EXERCISE:
In the listing below, how many lines contain the word "perte"? Reply with the number alone.
DATASET section start
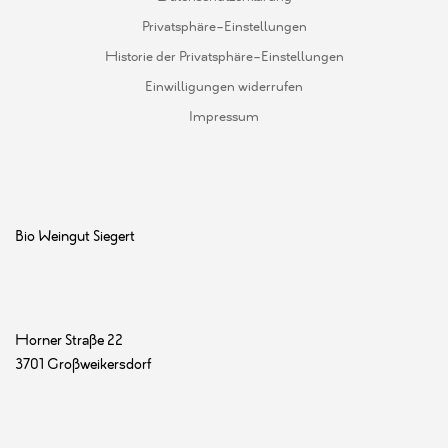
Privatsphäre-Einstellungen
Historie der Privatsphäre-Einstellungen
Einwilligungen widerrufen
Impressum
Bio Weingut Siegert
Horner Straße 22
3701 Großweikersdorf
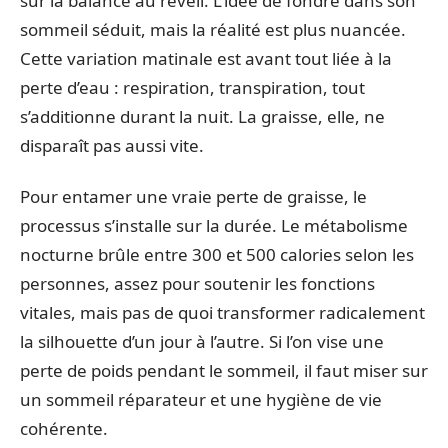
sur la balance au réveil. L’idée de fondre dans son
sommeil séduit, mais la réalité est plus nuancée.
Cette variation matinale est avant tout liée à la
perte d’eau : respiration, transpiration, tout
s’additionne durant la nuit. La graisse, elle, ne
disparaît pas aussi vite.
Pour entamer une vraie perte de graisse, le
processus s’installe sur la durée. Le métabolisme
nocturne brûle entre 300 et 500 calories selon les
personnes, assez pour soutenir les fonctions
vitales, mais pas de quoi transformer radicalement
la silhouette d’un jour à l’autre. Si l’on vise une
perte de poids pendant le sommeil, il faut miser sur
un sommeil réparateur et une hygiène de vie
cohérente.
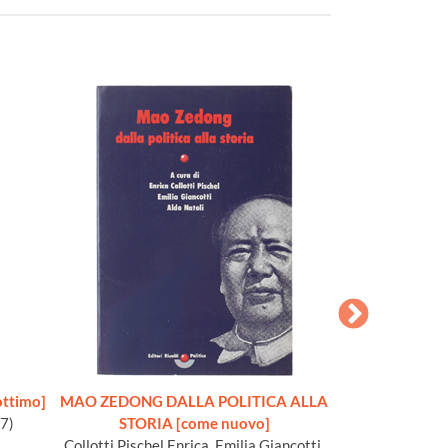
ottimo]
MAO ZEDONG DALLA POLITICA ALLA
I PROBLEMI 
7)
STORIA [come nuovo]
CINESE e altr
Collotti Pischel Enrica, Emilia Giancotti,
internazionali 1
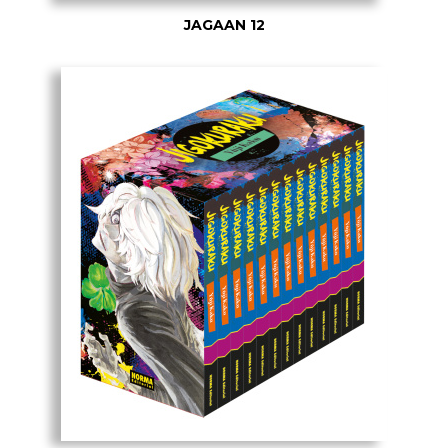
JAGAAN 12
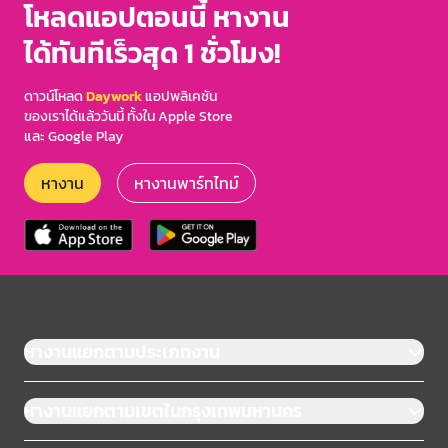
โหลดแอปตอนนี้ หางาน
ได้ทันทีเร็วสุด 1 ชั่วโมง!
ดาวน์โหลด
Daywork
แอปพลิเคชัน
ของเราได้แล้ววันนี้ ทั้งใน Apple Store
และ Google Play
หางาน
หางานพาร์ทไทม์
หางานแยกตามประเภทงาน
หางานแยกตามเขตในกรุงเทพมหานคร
DATASET section end
DATASET section start
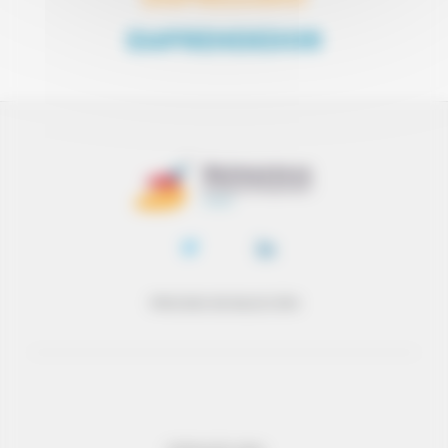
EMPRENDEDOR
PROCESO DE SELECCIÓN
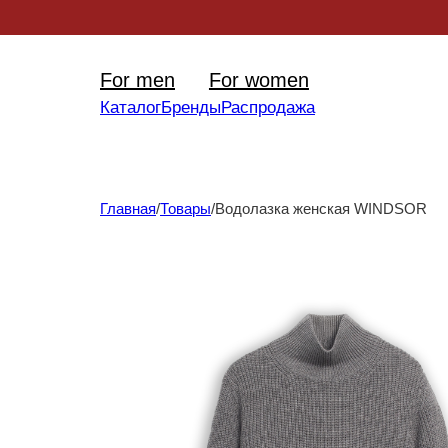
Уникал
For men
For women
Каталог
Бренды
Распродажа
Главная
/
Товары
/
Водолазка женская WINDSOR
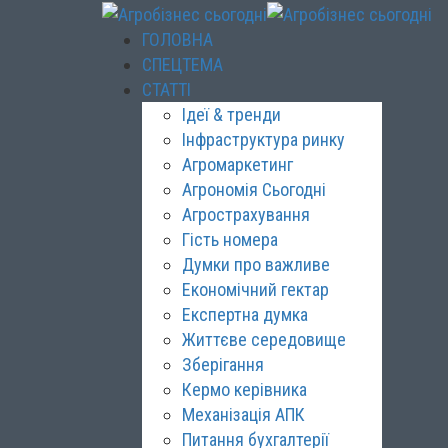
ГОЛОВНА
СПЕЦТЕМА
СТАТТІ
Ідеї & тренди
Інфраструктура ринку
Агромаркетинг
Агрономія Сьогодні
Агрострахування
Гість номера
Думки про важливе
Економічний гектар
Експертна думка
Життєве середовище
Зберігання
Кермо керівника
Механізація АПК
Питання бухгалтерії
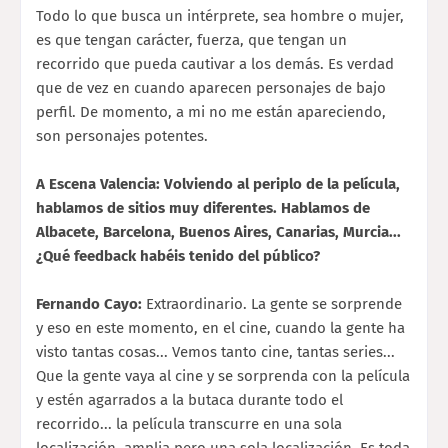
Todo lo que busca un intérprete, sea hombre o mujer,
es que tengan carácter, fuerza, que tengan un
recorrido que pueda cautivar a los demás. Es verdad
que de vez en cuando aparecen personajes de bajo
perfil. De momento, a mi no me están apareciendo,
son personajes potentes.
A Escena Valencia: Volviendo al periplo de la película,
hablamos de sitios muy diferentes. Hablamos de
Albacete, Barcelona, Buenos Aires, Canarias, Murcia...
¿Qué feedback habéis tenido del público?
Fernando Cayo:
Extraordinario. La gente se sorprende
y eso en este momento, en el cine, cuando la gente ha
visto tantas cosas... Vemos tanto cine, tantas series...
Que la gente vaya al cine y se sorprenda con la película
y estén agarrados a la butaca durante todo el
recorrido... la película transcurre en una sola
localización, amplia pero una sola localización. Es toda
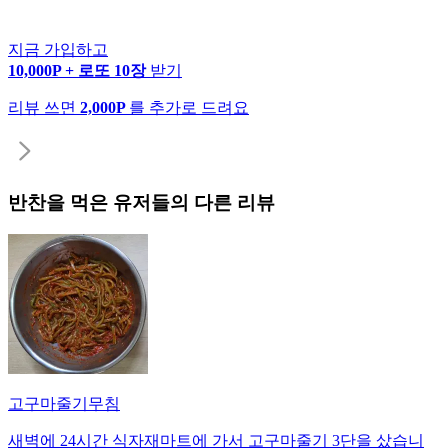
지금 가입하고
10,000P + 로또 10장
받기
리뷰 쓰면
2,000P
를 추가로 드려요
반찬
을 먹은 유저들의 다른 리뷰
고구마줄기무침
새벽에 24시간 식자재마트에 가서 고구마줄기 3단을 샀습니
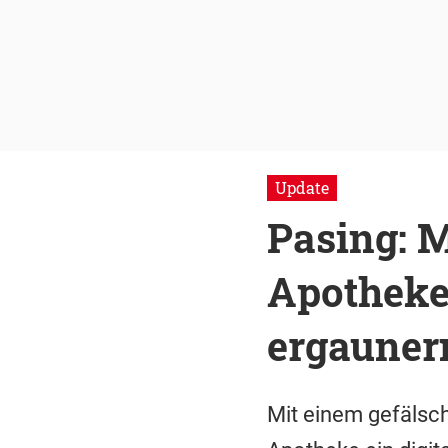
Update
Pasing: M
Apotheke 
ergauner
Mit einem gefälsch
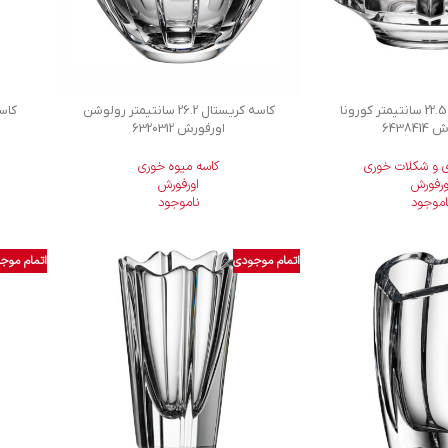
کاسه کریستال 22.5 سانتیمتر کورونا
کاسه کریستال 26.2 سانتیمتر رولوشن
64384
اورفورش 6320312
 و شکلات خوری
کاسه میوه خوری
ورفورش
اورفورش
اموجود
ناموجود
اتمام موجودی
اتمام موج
DATASET section end
TASK ANSWER:
3